I have recently joined a business that delivers fresh seafood (caught on the same day!) straight to your door. We are currently working on a Christmas Seafood Box to treat some of our customers with.

I thought I would ask, as fish lovers, what are some of the things you would like to see in there? We will be scaling the portion size to feed 4, 6, or 8 people, so the actual quantity is not so important, but some sort of ratio would be helpful.

So, what do you guys think would make the best selection?


----------



## buckytom (Dec 6, 2016)

Welcome, Andre.

Well, since it's the Christmas season, a good start would be a lot of white fleshed fish and seafood. The Italian tradition of La Vigilia, which became a looser tradition in Italian American homes who call it the Festa dei Sette Pesce, is one on Christmas eve where a family eats 7 dishes consisting of primarily white fishes and seafood. The number 7 is supposed to represent several things, including the 7 sacraments of Roman Catholicism, the 7 days that God made the world, or even the 7 hills of Rome.
The most common one I heard was about the 7 sacraments, so therefore the fishes should be white to represent purity.

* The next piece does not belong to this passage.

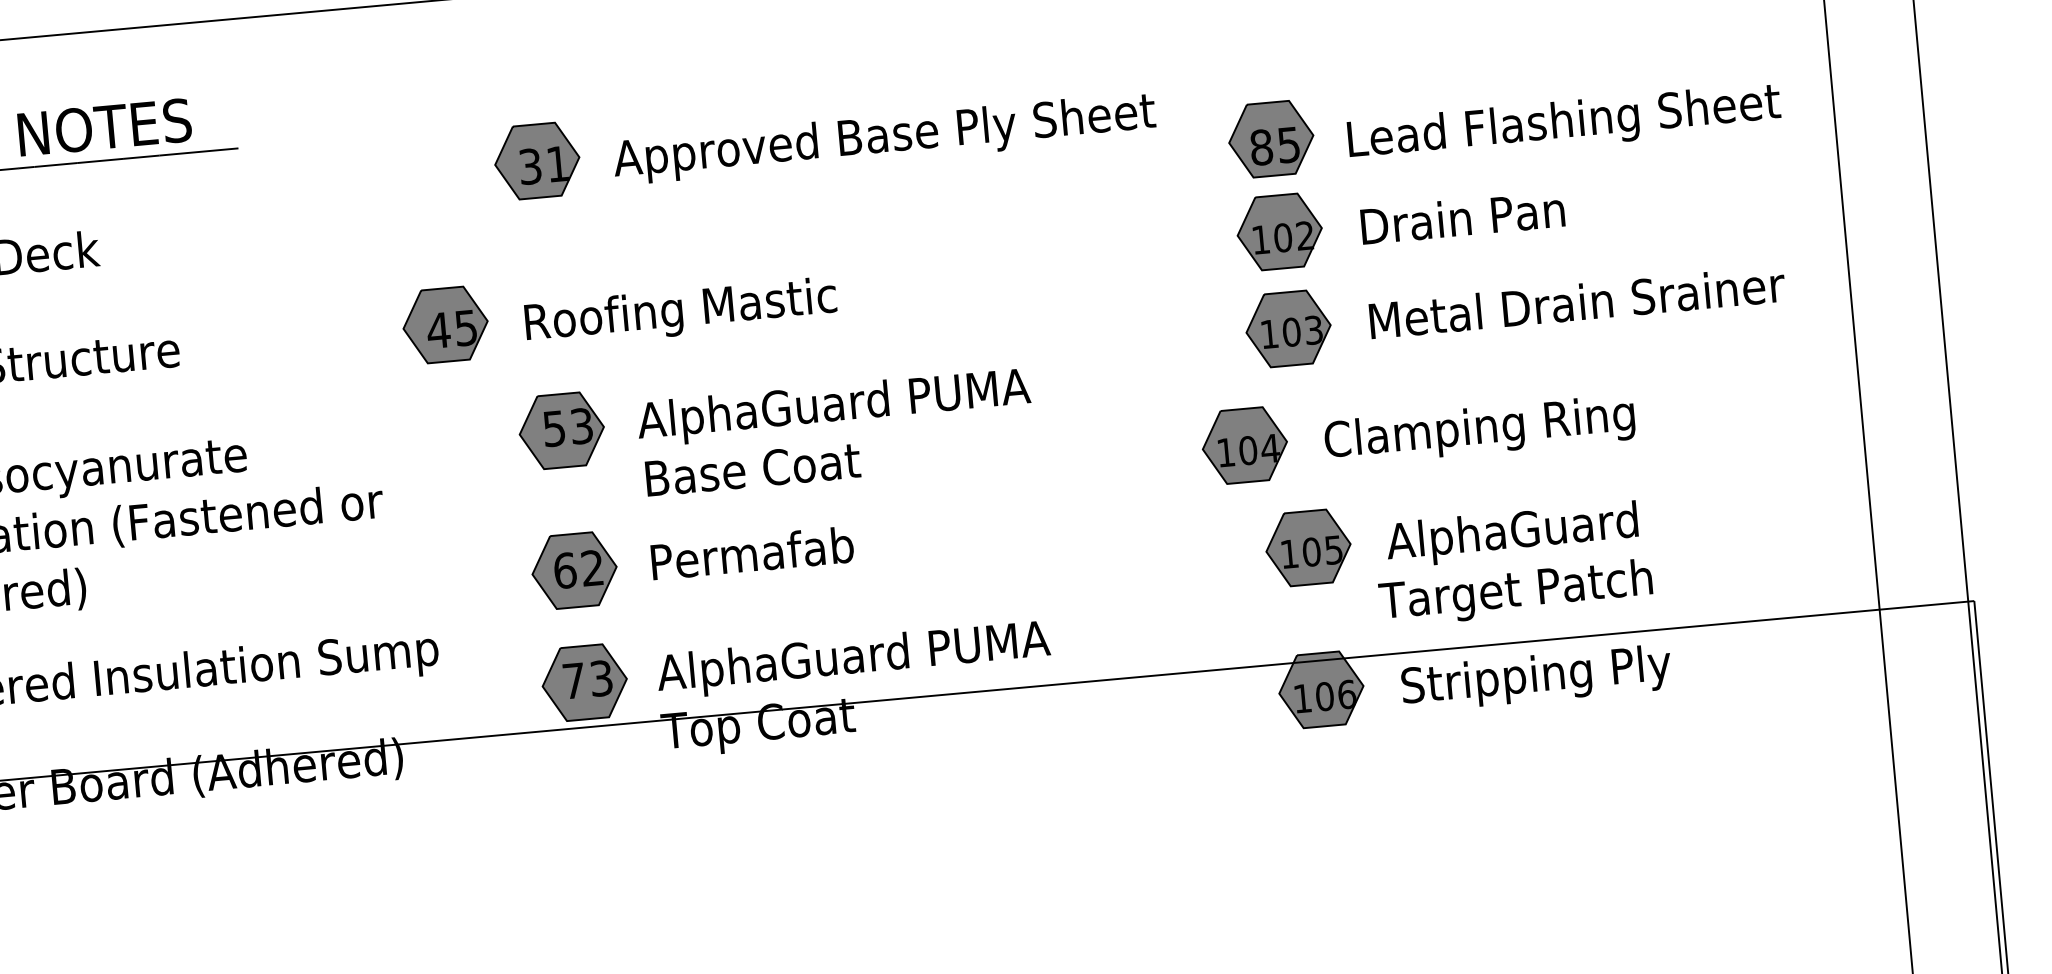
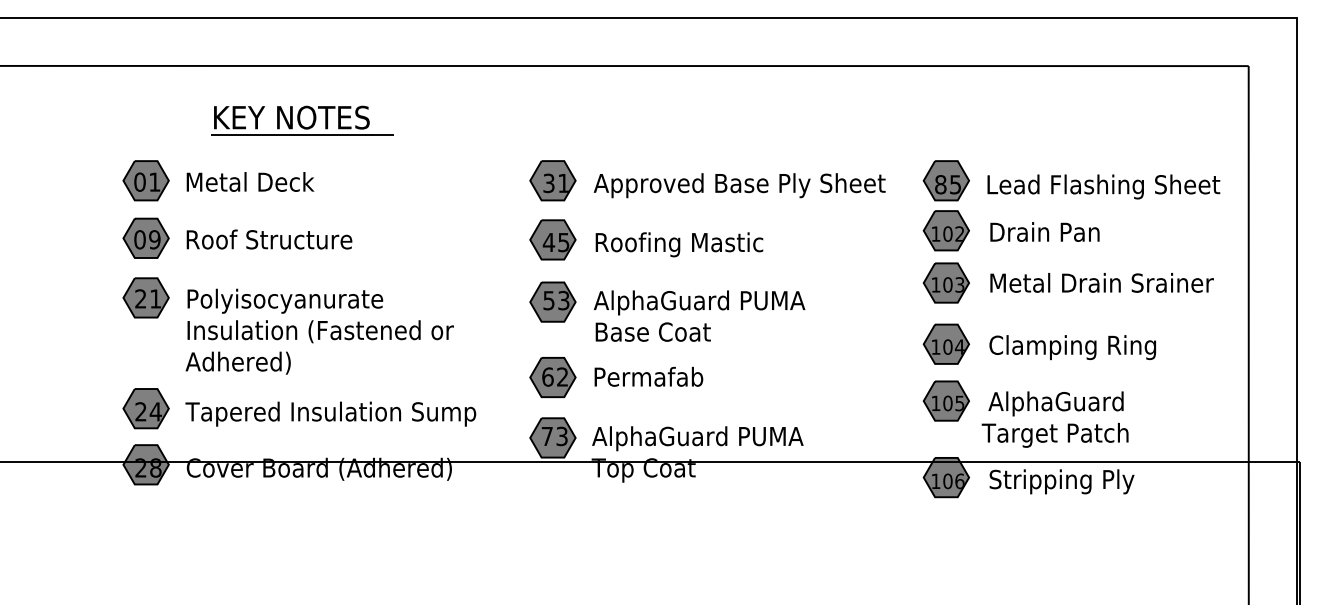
part: (823, 134) -> (707, 180), moved
part: (619, 308) -> (646, 239), moved
part: (1415, 428) -> (1038, 343), moved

So, fish like cod (although salt cod is traditional - not exactly your baliwick of fresh fish), whiting, anchovies, sardines, and flounder are very popular. Also, seafood like shrimp, squid, octopus, clams, lobster, scallops, and conch.

I guess it doesn't have to be pure white, but that's the idea.

Many of my friends of Italian descent talk about the challenge of trying to figure out what 7 fish and seafood dishes they will try to get in on Cristmas eve. A common joke is about cheating by putting 3 or 4 in one dish such as a zuppa di pesce.

My family (no Italian blood) has a tradition of fried flounder, shrimp cocktail, mackerel or smoked salmon on crackers, clams and scallops fra diavolo, and fiskeboller and lutefisk.

My mom and I the only ones who eat the latter dishes as an homage to our scandinavian roots.

Hth.


----------



## CraigC (Dec 6, 2016)

Since you are in New Zealand, it would be hard to supply most of us with seafood of choice. Locally, lobster, blue crab, oysters, clams and stonies are in season. Grouper, cobia, mutton and red snapper and hogfish are on. Uni are also available. Don't know if abalone is in season there. but I have a 7# red in my freezer that a California friend gave me.


----------



## buckytom (Dec 7, 2016)

Lol, I hadn't noticed Andre's location.

Still, it could be a selling point. Sheep are Catholic, right. I mean, Jesus said walk like a sheep among wolves, right?

And Australians?


----------



## CraigC (Dec 7, 2016)

buckytom said:


> Lol, I hadn't noticed Andre's location.
> 
> Still, it could be a selling point. Sheep are Catholic, right. I mean, Jesus said walk like a sheep among wolves, right?
> 
> And Australians?



I've been to Devonport and could see Auckland across the harbor/bay. Never want to make that flight again.


----------



## CakePoet (Dec 9, 2016)

And in Sweden Christmas fish, is  pickled  ( herring 20 different  flavours), smoked  ( eel, salmon , herring) or  lutefisk ( lye fish) and none of that is fresh.


----------